In the time of this story, blacks were regarded as second-class citizens by whites, and were not given any of the same rights. They were poor, hungry, and had to work for everything they had. As such, the only thing they really had to their name was their pride. It was for this reason that James’ mother refuses to accept charity. She takes to the street after a fight in the black-owned diner, refuses to eat without paying in coin or labor, and will not accept more salt meat than she can pay for from the elderly white woman. In addition, she later refuses to allow her son to turn his coat collar up to protect his neck, which is a form of face-saving for her, because she believes that “external appearance is essential because James’s person will always be identified and understood first by his external blackness, then, perhaps, if he is lucky, by his innate character by the world in which he lives… (Gale, 1997)”

“The Sky is Gray” is essentially a coming-of-age story, and though the reader only sees bits and pieces of this process, the parts we see form a base for the foundation of James’ manhood- his sense of dignity, pride, worth, courage, and silence in difficulty. Gaines creates these ideas through the experiences of James’ youth, his observations from his mother, and even seeing the boy argue with the preacher in the dentist’s office, leaving James with a desire to obtain an education. Gaines not only gives the reader the opportunity to see into James’ past, but also allows us to anticipate his future.

Critics have been kind to Gaines work, but his reputation has not been improved as swiftly as some of the other black writers of his time. In the introduction to Ernest Gaines, Valerie Babb’s biography of Gaines through the lens of his work, Babb writes, “taken as a whole, Gaines’s canon represents a blending of Louisiana, African-American, and universal human experience. His writings reproduce the communal nature of storytelling in his rural parish while accenting the historicity that joins members of the African-American diaspora to larger American society. By recording and preserving his people’s culture in his literature, Gaines creates both an ongoing memorial to a vanishing way of life and an enduring testament to human concerns.”

While Gaines may not have had as much recognition as other African-American writers of his time, there is a critical consensus that he is a good writer, an important writer, and an undervalued writer that will continue to gain recognition, especially for his works about the masculine search for identity, particularly for African-American men.

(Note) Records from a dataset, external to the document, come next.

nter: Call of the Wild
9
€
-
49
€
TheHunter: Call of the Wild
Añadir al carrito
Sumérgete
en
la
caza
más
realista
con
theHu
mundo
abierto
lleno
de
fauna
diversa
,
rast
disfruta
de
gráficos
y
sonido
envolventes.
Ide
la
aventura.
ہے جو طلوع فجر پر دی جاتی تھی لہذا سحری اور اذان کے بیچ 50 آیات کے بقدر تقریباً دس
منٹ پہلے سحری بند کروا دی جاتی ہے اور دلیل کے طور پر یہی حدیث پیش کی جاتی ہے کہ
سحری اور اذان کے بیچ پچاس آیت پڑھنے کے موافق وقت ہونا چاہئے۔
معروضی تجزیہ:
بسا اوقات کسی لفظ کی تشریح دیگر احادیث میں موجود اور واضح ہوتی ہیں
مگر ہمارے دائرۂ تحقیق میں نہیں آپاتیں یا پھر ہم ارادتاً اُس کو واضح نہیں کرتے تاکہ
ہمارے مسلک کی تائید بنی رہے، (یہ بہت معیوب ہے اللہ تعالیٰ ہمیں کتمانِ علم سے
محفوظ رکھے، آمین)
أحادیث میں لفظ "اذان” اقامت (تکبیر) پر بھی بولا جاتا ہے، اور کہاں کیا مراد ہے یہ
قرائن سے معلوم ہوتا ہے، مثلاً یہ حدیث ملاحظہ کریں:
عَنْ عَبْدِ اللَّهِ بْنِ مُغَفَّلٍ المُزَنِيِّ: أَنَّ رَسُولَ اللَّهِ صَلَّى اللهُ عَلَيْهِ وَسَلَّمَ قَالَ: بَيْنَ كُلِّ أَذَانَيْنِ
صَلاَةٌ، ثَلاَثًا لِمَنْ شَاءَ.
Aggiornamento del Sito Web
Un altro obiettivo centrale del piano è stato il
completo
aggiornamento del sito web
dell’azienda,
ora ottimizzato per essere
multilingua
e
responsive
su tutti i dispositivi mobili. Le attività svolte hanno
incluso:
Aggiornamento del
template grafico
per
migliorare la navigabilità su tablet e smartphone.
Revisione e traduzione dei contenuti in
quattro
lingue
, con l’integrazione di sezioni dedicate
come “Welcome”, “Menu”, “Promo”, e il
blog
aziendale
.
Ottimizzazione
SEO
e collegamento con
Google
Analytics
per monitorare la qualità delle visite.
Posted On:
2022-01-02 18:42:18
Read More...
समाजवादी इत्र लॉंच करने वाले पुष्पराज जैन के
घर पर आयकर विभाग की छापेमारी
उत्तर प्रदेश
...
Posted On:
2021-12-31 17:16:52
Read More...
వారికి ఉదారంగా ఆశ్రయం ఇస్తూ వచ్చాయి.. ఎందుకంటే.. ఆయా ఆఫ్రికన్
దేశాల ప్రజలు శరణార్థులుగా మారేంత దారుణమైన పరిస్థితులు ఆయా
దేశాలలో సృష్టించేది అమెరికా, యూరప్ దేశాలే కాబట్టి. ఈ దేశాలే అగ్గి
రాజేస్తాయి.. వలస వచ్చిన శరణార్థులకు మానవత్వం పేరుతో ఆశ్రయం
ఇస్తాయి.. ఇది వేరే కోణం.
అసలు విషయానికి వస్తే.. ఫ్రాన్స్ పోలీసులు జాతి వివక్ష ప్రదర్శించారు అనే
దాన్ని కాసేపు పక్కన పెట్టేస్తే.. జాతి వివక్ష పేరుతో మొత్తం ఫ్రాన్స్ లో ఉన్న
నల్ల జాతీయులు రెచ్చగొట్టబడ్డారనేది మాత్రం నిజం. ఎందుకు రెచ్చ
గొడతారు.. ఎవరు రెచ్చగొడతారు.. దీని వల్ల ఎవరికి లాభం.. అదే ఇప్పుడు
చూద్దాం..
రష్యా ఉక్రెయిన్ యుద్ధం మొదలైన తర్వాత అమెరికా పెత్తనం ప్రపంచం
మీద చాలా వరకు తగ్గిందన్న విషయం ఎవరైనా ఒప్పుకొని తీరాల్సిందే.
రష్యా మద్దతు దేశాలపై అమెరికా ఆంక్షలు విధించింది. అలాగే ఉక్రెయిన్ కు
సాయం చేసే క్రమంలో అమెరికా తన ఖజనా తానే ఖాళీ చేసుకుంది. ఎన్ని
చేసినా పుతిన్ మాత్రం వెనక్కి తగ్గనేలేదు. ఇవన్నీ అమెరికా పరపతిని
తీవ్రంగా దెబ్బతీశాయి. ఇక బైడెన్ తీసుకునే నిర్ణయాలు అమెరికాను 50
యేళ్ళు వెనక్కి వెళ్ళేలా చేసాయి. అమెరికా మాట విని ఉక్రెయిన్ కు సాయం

“The Sky is Gray” is an important coming-of-age story that makes clear the inequality that black people faced in the 1930’s. The admirable quality of being impoverished and yet maintaining a sense of dignity and pride is present throughout the story, and despite the harsh culture that seems to be against them, James and his mother make-do, survive, and prosper in an environment meant to stifle them. The fight for identity in manhood that James must go through is the same one that is present in so many of Gaines’ novels, and the same one that he himself had to go through to develop his character. It is for the genuine experiences that Gaines depicts that his works will be remembered and valued for many years to come.